As I say, one of the joys of being a science journalist, especially the host of a popular radio program such as Science Friday, is the ability to share that moment with millions of others. And one of those moments, among many others, stands out in my mind. It involves solving a problem I was having with one the most widely accepted “truths” about the world around us: why airplanes fly.
Like every science journalist who ponders how things work, I was more than casually acquainted with the commonly accepted ideas about the physics of flight. After all, the explanation for why airplanes fly is one of those unquestioned beliefs in science education, a dogma that has been repeated for generations and taught in eighth-grade science class along with why the sky is blue. (Oh, you were out that day?) In fact I have mouthed the simple explanation countless times on radio and television talk shows. I had sung its praises in my own (previous) books. High-school teachers who coach
award-winning teams in science competitions would all say the same thing: “The basis for why airplanes fly is a concept in physics called Bernoulli’s principle. We all know that.” No-brainer. Period. End of discussion.

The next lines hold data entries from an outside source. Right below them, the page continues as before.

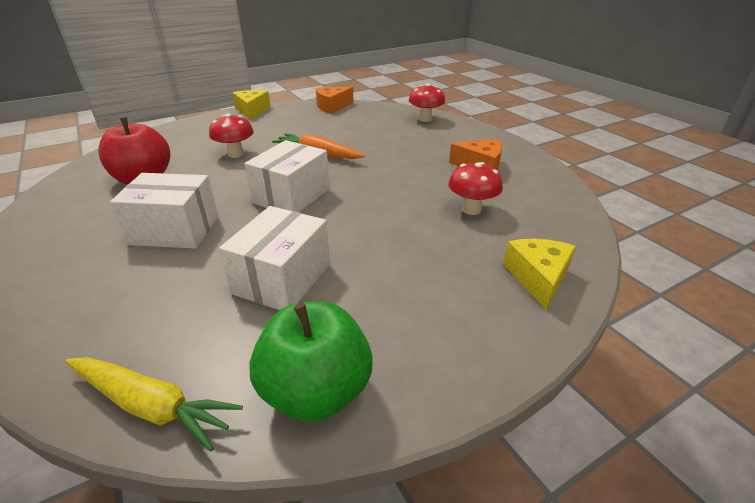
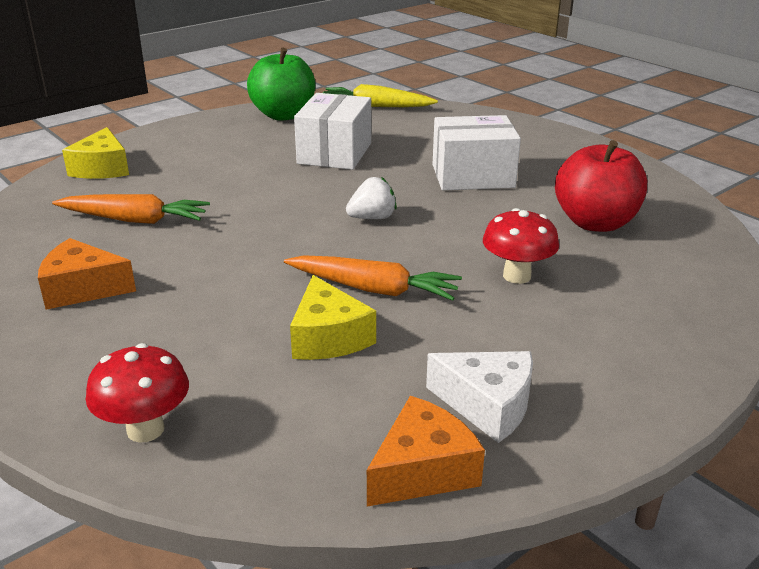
camera: 170 degrees right, 5 degrees down
(252, 111) = (631, 420): yellow cheese -> yellow cheese (328, 337)
(291, 196) = (372, 218): white box -> white strawberry
(298, 116) = (488, 405): none -> white cheese
(471, 209) = (135, 220): red mushroom -> orange carrot

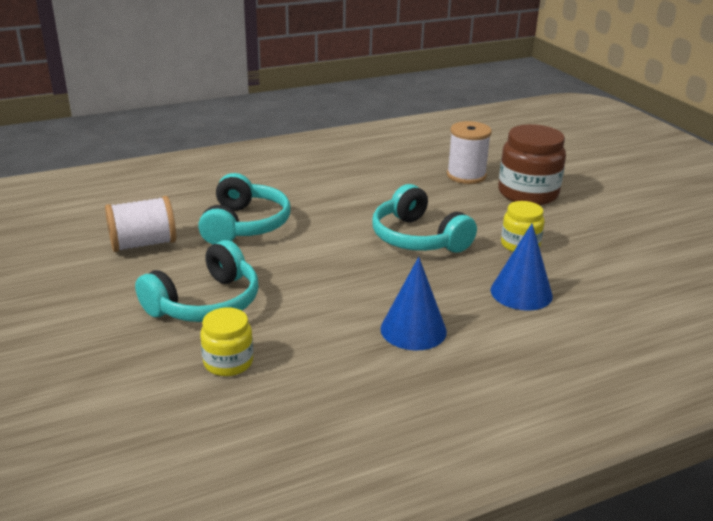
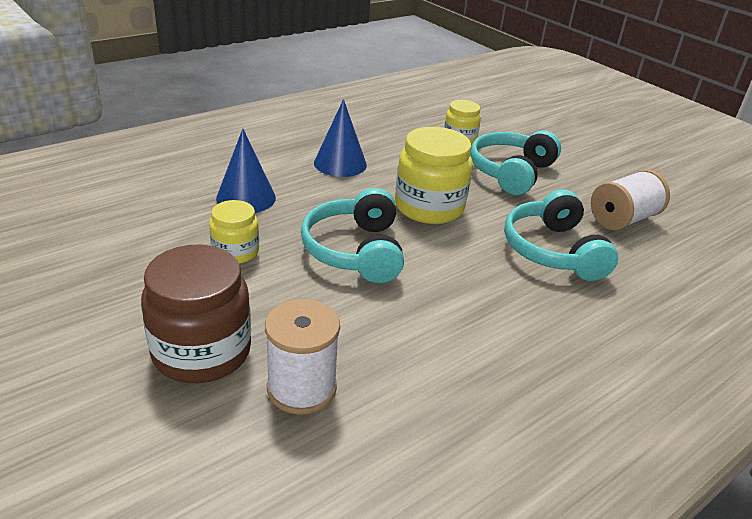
camera: 165 degrees right, 5 degrees up
(332, 269) = (429, 207): none -> yellow jar
(418, 238) = (355, 251): turquoise headphones -> turquoise headphones turned 135 degrees counterclockwise

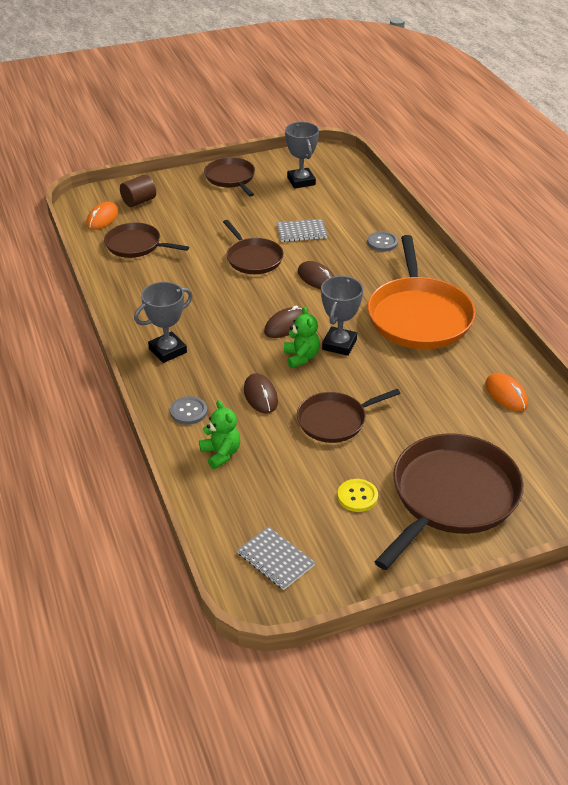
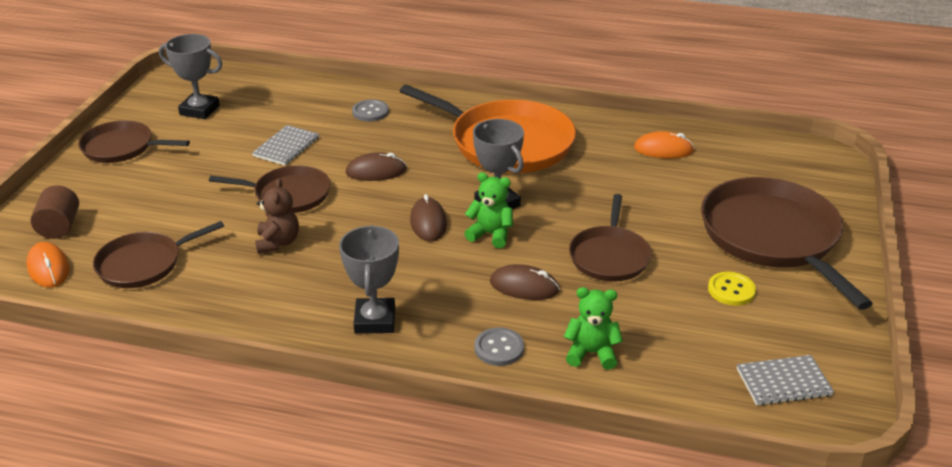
camera: 55 degrees left, 5 degrees down
(202, 279) = (278, 242): none -> brown teddy bear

Just what is Bernoulli’s principle? It’s quite simple to state: Daniel Bernoulli, a Swiss mathematician, discovered in 1733 that the faster a fluid flows, the lower its pressure.

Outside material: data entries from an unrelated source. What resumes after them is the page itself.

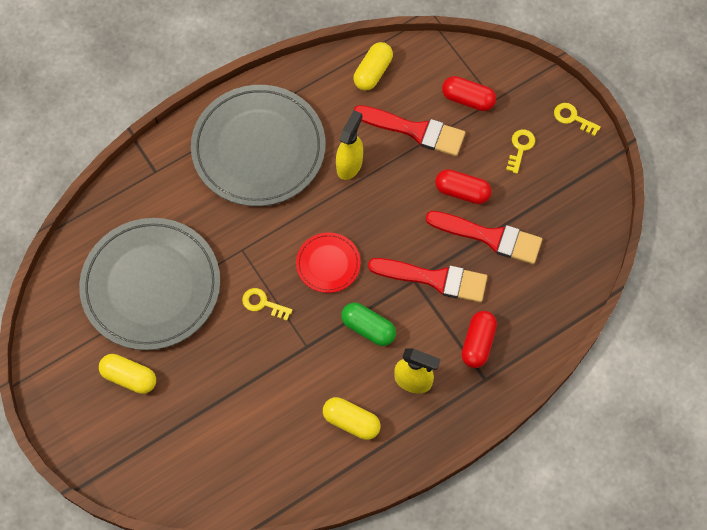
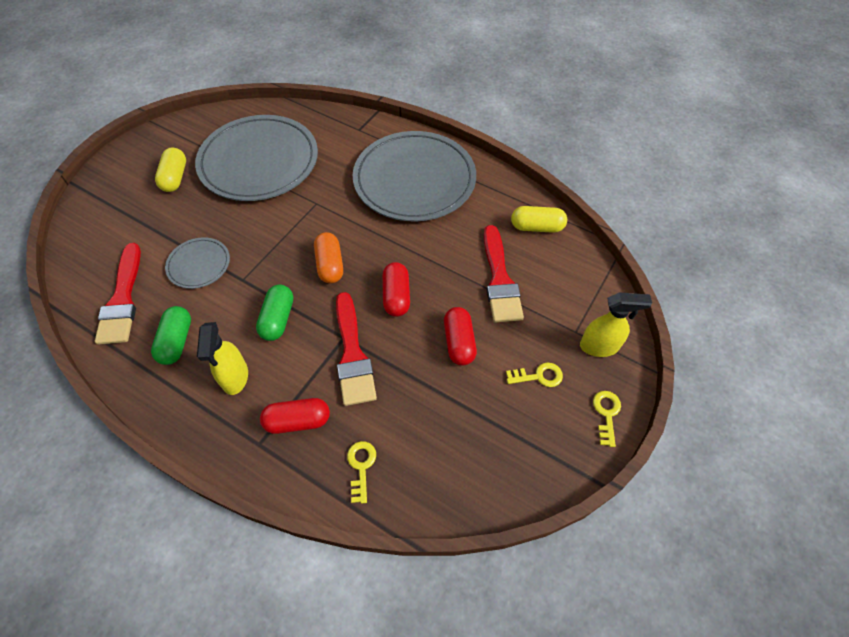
camera: 65 degrees right, 10 degrees down
(263, 303) = (272, 234): yellow key -> yellow key (361, 466)
(268, 381) = (199, 265): none -> grey plate
(328, 264) = (330, 265): red plate -> orange capsule
(349, 165) = (435, 244): yellow spray bottle -> yellow spray bottle (599, 346)
(351, 421) = (176, 341): yellow capsule -> green capsule
(468, 99) = (561, 309): red capsule -> red capsule (396, 296)
(490, 237) = (422, 386): red brush -> red brush (122, 299)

And that explanation has been used ever since the 1930s to explain why an airplane flies. In short, the explanation states that because of the design of a wing, air will fly faster over the top than the bottom. According to Bernoulli, faster-flowing air on top means less pressure on top. More pressure on the bottom than on the top lifts the wing. So the wing is literally sucked up into the sky, the same way you suck up soda in a straw. Complex science-fair projects and even simple strips of paper over which you blow—the paper flies up—have been used for decades to demonstrate Bernoulli’s principle. And as I say, I too, when asked to explain in simple terms what makes an airplane lift off the ground, would say the same thing: Bernoulli’s principle.
That all came to an end one day in 1989. After that day, I would no longer freely mention Bernoulli and flight in the same breath, unless it was to denounce the principle. Because on that day I met a man who would change my life forever. And I vowed to set the record straight.
I had just finished making a speech to a group of folks at a science conference at the University of Vermont. After polite applause and a brief question-and-answer period, people began to file out. Just as I was about to collect my papers and head for the door, the real answer to why airplanes fly appeared before me in the form of Norman Smith. Norman Smith had spent more than two decades as a research aerodynamicist for NASA and before that for its pre-space predecessor, the National Advisory Committee for Aeronautics. He was the author of more than a dozen science books as well. And now in his later years, after a very successful career in aviation, he was on
a one-man crusade: to get rid of Bernoulli’s principle as the explanation for why airplanes fly.
“I listened to your speech and was very impressed with what you had to say,” said Smith. “Except for one thing. That explanation about why airplanes fly.”
“Oh. Did I say something wrong?”
“Yes, you did. That explanation you gave, the one using Bernoulli’s principle, is no longer acceptable. It’s old and not really accurate.”